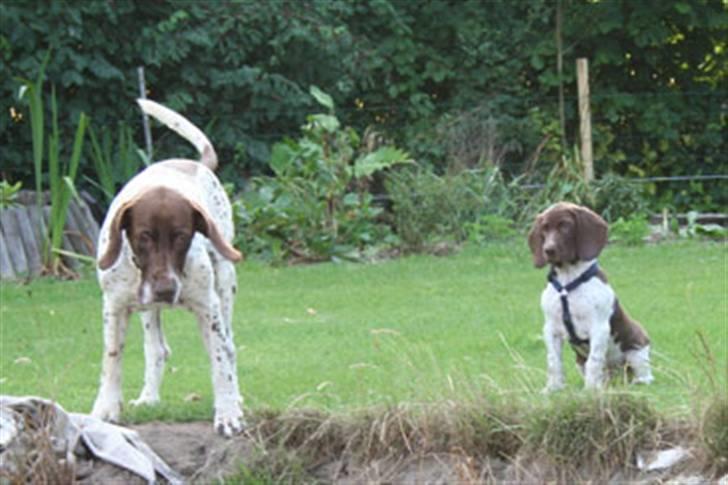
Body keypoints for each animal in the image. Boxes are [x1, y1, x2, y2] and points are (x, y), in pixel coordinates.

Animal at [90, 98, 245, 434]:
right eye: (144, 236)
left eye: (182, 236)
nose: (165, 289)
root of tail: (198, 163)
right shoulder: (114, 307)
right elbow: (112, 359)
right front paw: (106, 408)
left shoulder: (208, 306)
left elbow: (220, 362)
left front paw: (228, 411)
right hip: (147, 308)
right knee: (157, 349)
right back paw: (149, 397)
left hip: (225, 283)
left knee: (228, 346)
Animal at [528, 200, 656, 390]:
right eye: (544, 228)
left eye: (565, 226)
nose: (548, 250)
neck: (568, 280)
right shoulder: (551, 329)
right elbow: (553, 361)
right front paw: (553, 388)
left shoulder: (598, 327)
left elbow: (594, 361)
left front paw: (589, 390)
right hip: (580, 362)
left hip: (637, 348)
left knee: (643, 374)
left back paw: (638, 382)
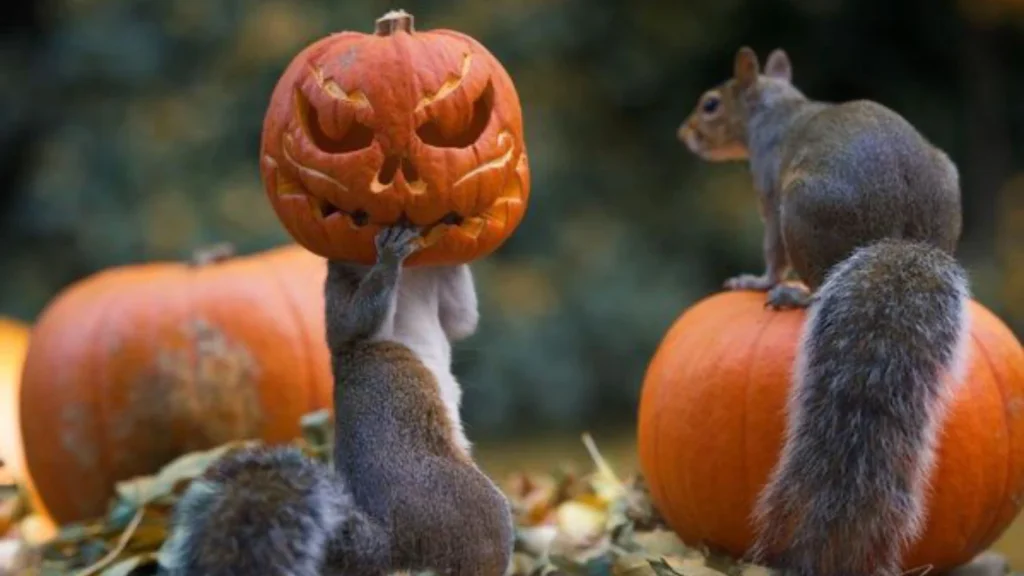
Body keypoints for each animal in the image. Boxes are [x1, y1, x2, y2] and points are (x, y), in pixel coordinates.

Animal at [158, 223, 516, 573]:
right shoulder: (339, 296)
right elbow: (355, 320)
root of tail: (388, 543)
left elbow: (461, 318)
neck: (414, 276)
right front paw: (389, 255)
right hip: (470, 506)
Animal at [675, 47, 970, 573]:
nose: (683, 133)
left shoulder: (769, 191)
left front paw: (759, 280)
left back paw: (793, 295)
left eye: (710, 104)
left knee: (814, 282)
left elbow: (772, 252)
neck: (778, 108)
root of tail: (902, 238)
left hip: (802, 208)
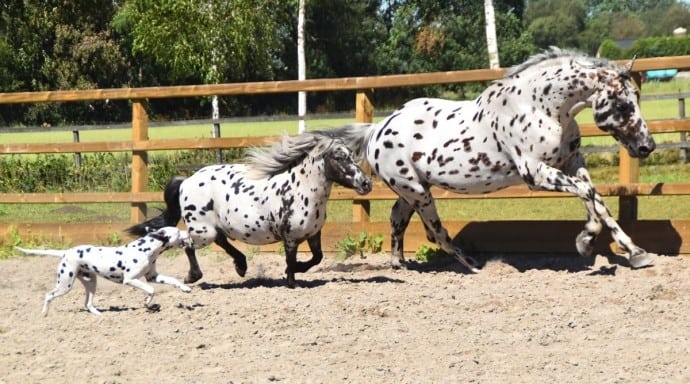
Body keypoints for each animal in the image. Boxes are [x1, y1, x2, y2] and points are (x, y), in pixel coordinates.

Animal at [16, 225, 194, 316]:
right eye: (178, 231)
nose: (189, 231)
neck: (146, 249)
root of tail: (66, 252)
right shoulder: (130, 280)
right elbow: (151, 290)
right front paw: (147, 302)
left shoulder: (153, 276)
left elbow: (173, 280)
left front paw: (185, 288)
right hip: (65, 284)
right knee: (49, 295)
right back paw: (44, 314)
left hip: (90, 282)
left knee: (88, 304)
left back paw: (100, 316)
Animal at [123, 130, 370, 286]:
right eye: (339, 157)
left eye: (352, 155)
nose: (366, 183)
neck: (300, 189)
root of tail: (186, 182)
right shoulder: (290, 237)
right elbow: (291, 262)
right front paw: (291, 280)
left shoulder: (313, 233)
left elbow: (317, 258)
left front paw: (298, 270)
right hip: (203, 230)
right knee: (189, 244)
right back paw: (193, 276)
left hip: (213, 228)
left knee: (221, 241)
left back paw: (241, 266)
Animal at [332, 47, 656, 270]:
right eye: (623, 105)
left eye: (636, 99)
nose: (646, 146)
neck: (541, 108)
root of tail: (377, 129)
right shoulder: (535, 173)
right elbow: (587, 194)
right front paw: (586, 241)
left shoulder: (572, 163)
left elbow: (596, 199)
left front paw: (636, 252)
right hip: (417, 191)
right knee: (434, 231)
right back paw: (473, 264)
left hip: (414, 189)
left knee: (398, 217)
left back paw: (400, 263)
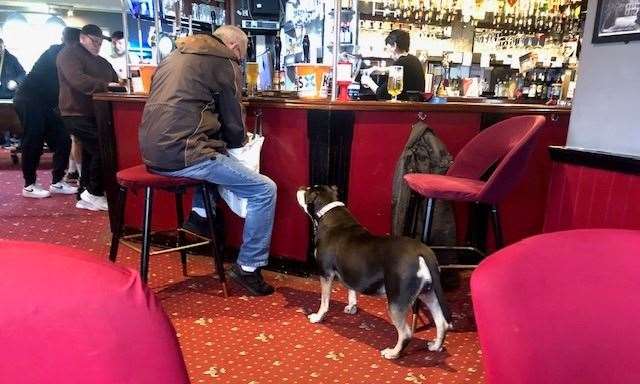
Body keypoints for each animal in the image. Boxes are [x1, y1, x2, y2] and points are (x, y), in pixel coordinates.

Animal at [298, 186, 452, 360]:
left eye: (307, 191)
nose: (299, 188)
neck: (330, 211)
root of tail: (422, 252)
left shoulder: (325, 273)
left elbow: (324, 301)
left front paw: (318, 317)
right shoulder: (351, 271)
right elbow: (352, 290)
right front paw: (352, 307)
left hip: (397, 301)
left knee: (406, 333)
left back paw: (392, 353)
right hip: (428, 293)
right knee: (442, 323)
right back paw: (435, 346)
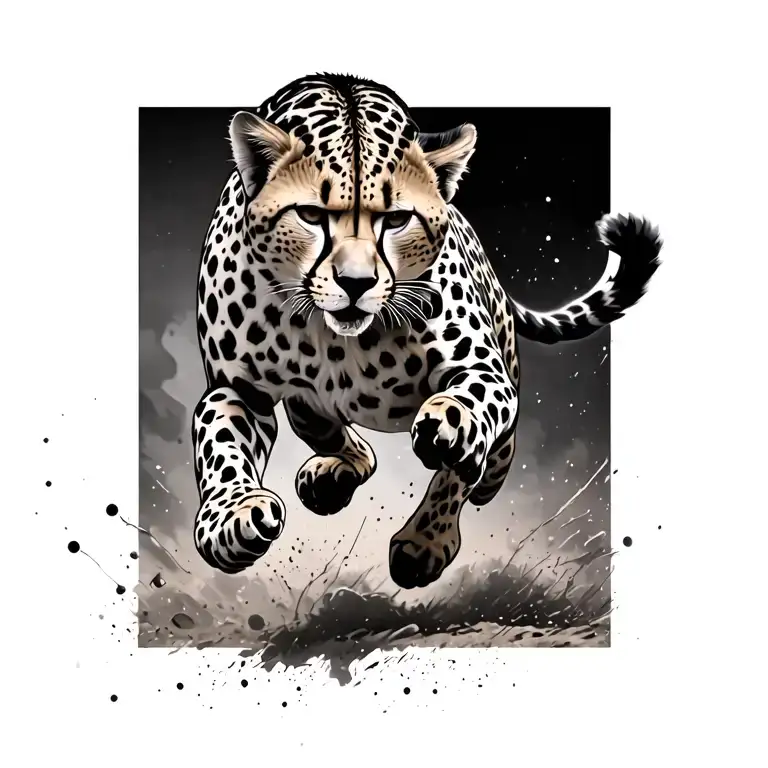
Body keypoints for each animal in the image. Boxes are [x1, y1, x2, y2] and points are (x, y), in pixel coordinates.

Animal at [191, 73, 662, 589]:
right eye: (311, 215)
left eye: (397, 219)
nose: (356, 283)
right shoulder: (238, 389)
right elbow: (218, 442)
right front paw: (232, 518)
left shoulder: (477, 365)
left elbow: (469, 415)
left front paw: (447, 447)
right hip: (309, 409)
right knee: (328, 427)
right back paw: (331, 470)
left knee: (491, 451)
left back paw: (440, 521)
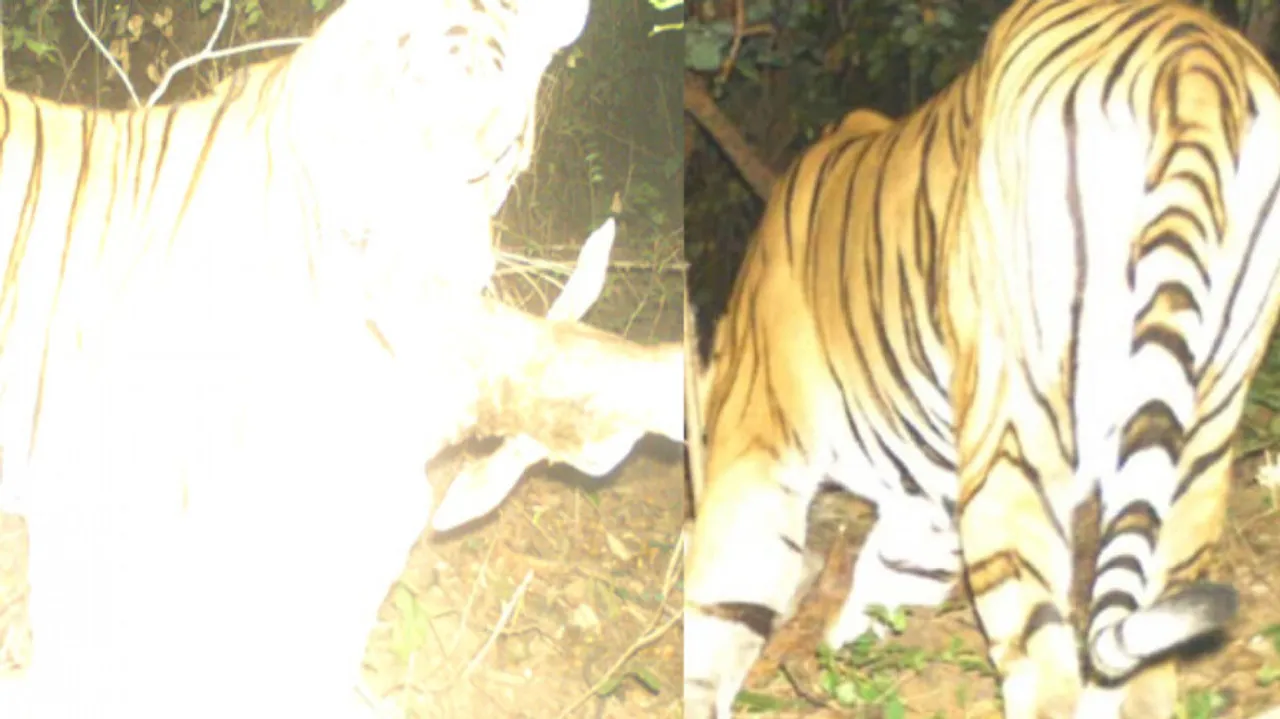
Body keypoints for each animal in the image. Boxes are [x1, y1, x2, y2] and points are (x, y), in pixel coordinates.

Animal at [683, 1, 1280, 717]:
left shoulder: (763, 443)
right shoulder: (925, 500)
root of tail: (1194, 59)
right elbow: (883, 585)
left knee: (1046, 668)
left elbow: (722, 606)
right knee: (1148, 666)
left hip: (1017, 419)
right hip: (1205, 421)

· · · · · · ·

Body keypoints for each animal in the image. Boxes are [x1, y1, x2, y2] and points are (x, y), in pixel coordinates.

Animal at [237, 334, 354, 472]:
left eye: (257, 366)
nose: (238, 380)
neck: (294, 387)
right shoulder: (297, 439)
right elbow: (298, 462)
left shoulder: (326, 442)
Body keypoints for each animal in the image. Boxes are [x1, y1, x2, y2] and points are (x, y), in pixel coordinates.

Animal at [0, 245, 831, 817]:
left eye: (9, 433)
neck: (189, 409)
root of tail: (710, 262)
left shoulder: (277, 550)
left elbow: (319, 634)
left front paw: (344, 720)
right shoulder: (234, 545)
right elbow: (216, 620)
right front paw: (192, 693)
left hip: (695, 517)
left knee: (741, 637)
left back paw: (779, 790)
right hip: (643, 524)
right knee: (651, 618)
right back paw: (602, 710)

· · · · · · ·

__DIRECTIONS__:
Leave out every line above except those from the line with "left knee: (741, 637)" up to and including the line with "right back paw: (602, 710)", and copy those exactly.

__ANSWER SPACE__:
left knee: (741, 637)
left back paw: (779, 790)
right hip: (643, 524)
right knee: (651, 618)
right back paw: (602, 710)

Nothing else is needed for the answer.